Ecology of foxtails - the foxtail species discussed in this article are all annual plants native to Eurasia. There is one foxtail species native to North America, knotroot foxtail, a perennial that is more commonly found in pastures. The annual foxtails discussed here are found on every continent (except Antarctica) and in every state. They can be found throughout Kansas in cultivated fields, pastures, lawns, roadsides, and other disturbed areas. Annual foxtail species were most likely introduced with European immigrants. Giant foxtail quickly became established in agronomic systems as 2,4-D became widely used to remove broadleaf weed species in corn and cereal grains.
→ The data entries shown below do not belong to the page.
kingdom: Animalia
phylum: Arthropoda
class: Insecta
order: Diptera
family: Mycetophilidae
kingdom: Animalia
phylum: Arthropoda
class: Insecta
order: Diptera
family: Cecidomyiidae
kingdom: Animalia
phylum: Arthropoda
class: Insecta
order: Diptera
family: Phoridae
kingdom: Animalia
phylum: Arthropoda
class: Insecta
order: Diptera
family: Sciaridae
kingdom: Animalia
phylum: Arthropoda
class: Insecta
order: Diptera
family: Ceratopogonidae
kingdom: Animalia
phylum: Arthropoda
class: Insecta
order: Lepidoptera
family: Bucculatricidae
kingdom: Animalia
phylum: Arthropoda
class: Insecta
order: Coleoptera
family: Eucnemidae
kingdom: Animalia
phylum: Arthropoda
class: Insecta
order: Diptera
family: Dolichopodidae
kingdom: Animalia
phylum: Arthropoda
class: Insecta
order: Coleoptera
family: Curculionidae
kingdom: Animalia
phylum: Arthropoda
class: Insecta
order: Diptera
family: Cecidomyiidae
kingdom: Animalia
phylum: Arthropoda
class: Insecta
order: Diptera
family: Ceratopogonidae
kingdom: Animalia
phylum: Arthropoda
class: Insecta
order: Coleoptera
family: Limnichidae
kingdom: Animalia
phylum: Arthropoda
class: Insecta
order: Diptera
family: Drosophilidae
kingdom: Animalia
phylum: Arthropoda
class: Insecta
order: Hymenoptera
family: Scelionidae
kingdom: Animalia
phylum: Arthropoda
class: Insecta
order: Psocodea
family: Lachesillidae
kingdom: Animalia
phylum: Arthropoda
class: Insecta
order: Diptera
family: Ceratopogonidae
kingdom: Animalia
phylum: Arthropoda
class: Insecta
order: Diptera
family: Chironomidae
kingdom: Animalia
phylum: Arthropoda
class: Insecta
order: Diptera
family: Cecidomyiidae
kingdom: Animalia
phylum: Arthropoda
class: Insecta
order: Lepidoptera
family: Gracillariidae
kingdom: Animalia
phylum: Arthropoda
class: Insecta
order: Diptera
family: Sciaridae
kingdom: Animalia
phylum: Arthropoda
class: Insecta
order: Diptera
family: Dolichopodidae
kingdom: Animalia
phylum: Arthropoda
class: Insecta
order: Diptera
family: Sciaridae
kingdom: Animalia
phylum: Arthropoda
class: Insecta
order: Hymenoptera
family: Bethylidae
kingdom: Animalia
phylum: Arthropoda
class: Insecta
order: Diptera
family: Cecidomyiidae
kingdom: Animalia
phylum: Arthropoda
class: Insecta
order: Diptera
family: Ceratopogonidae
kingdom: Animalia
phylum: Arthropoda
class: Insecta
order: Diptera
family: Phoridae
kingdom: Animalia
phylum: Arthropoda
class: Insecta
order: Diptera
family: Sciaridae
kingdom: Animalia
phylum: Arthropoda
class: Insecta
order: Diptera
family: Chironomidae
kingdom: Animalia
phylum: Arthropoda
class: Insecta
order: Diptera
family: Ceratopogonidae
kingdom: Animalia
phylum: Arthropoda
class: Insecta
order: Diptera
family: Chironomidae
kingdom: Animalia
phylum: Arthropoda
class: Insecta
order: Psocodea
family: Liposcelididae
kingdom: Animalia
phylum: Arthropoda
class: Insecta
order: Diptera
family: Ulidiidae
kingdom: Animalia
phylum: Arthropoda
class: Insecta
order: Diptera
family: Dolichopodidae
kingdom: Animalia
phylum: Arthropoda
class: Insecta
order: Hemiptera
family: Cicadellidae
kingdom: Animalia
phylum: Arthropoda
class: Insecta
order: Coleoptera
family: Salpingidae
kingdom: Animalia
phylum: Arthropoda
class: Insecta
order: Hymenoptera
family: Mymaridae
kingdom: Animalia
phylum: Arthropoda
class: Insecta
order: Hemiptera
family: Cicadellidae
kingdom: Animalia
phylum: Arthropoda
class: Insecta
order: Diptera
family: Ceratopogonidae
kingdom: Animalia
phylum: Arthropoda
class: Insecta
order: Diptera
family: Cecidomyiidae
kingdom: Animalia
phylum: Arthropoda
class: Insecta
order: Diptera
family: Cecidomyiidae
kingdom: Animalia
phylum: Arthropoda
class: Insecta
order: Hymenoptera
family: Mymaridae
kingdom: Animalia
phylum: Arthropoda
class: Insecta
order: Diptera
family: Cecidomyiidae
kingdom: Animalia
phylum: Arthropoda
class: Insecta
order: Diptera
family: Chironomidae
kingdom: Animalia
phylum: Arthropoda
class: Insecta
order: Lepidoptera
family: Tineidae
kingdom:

Foxtail seed can survive up to 30 years in the soil, but typically persist for three years or fewer. Seeds are eaten by many birds and the plants provide some habitat for pheasants and quail; however, bristles may injure grazing animals.

Foxtail species are able to emerge in soil temperatures as low as 33 F, but most emerge in early April. Seedlings have first leaves that are wider than they are long and nearly parallel to the ground.

Identification - there are two keys to identifying foxtail seedlings, ligules and leaf hairs. All three species have a fringed ligule; however, there are some differences among them. In addition, all three species have hairs either on the leaf blade or sheath, with giant foxtail having short hairs covering the upper leaf surface and yellow foxtail have a few wispy hairs at the base of the leaf, while green foxtail leaves are hairless.

Foxtails are easily identified by their bristly, cylindrical panicles that develop as the days get shorter. Panicles are made of many spikelets, which each produce one ovate-shaped, wrinkly seed. Several bristles are attached at the base of each spikelet. 

Management - foxtail species are especially troublesome in grass crops, such as corn and sorghum, where they compete for water and nutrients, especially nitrogen. Yield reductions between 20 and 80% have been reported for foxtail interference in corn grown in Colorado, Minnesota, Nebraska, South Dakota, and Michigan (Lindquist et al. 1999).

Chemical control of foxtails starts with residual herbicides in Group 15 (Dual Magnum, Harness, Zidua, others) or Group 3 (Prowl H2O, others). Timely application of poste emergence herbicides including glyphosate or herbicides in Group 1 (Select Max, Assure II, others) or Group 2 (Accent, Raptor, others). Several herbicide resistant biotypes of foxtails have been reported in the United States, fortunately none in Kansas.

The use of trade names is for clarity to readers and does not imply endorsement of a particular product, nor does exclusion imply non-approval. Always consult the herbicide label for the most current use requirements.